You have seen it countless times in movies and streaming series, and when a character is coughing up blood, it is never a good sign for him. Then you see a thin strand of blood in your own cough for the first time and start to freak out. What is happening to you?
Hemoptysis, or coughing up blood, is a symptom of many health problems, including severe lung diseases like lung cancer and complicated tuberculosis, but also others that are not necessarily life-threatening, such as bronchitis. Moreover, hemoptysis can be a sign of many different health issues, so it’s important to see a doctor as soon as possible if you experience blood in your cough. But first, calm down and stop making wild suppositions.
In this article, we’ll explore hemoptysis or coughing up blood as a symptom, and after reading, you will have everything you need to know about this particular problem. Why does it happen? What else can you feel? What will doctors do to diagnose your condition?
What is coughing up blood, and what are the causes?
Let’s start the conversation with a definition. It will help us stay on the same ground. So, what is coughing up blood?
Hemoptysis (also called coughing up blood) is a symptom characterized by having a productive cough with mucus and blood or blood alone. It can be bright red and abundant blood or thin streaks of blood spread in the mucus. It can be life-threatening or another sign that you have an infection or active inflammation in your respiratory tract. Thus, you should always seek medical care if you experience hemoptysis just to ensure it is not due to a severe ailment.
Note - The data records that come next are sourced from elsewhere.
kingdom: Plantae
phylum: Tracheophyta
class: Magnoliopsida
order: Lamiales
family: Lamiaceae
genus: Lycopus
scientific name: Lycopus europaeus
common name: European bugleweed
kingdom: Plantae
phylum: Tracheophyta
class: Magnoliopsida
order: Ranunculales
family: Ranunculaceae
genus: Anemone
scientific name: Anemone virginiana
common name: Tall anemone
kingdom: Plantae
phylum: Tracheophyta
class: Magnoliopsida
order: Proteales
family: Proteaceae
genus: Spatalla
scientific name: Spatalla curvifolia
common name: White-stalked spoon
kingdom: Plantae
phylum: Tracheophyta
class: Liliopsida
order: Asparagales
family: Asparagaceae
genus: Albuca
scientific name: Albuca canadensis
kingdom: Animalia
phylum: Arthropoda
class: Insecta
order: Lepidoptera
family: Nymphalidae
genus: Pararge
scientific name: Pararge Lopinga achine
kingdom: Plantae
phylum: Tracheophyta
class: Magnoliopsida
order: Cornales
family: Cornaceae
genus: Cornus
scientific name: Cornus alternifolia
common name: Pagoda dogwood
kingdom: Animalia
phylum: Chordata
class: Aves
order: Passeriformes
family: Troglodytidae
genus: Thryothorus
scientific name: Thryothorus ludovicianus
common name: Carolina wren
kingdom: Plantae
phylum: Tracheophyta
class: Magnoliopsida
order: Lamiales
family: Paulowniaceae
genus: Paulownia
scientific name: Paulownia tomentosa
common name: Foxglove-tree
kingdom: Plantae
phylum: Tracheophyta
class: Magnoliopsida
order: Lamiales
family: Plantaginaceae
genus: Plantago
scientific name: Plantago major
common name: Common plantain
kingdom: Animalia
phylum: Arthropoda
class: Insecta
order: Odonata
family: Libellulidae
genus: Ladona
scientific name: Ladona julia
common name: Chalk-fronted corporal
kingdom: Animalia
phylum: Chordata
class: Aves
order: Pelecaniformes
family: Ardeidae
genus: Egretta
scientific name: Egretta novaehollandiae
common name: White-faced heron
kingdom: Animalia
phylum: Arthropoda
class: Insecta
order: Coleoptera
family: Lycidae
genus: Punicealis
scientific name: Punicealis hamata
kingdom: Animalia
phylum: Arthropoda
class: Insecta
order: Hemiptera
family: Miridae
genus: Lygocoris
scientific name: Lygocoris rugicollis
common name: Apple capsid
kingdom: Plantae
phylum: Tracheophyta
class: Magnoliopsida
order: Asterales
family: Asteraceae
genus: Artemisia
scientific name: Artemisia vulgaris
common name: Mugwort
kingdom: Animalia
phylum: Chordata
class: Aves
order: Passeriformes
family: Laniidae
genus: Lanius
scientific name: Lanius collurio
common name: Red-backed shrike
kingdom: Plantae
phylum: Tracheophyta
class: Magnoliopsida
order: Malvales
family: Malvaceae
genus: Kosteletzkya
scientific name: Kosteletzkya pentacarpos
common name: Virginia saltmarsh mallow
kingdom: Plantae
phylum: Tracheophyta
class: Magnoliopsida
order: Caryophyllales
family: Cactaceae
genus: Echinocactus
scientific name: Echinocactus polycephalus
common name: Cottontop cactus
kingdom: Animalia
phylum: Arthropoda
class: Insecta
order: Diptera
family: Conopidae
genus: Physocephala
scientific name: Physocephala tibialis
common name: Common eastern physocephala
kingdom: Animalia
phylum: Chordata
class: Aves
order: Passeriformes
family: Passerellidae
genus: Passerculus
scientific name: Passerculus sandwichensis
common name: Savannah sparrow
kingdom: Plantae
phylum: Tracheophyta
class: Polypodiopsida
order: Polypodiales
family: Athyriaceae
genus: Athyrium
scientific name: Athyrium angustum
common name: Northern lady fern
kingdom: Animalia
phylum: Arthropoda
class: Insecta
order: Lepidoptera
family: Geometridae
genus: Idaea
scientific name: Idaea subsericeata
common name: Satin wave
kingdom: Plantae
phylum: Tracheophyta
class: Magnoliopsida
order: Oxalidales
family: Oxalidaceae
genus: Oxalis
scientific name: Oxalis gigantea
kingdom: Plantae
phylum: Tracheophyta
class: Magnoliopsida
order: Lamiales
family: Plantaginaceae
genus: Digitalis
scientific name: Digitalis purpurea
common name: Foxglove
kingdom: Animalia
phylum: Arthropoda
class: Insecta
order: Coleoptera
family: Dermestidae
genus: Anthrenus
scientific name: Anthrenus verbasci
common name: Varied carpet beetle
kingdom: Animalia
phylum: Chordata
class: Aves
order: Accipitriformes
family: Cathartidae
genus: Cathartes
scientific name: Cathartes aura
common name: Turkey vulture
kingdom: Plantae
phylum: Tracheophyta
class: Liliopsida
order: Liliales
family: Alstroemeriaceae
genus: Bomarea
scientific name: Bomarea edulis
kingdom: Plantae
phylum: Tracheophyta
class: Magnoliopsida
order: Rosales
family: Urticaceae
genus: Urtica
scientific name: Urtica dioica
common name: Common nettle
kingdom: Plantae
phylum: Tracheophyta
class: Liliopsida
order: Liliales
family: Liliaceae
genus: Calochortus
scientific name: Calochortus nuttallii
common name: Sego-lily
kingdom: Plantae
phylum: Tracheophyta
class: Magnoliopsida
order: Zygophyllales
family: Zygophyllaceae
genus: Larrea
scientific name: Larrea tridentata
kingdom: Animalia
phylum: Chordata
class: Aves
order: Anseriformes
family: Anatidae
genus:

Hemoptysis is typically caused by lung or heart problems. However, it can sometimes be caused by a medical condition in your blood that impairs normal functions such as blood clotting and tissue healing.
Other possible causes of hemoptysis include using certain drugs, such as antiplatelet or anticoagulant drugs or sildenafil. You may also experience hemoptysis if you use illicit drugs such as cocaine. Certain factors also may increase the risk of hemoptysis, including your age, smoking or tobacco use, and certain medical conditions, such as bronchitis or pneumonia.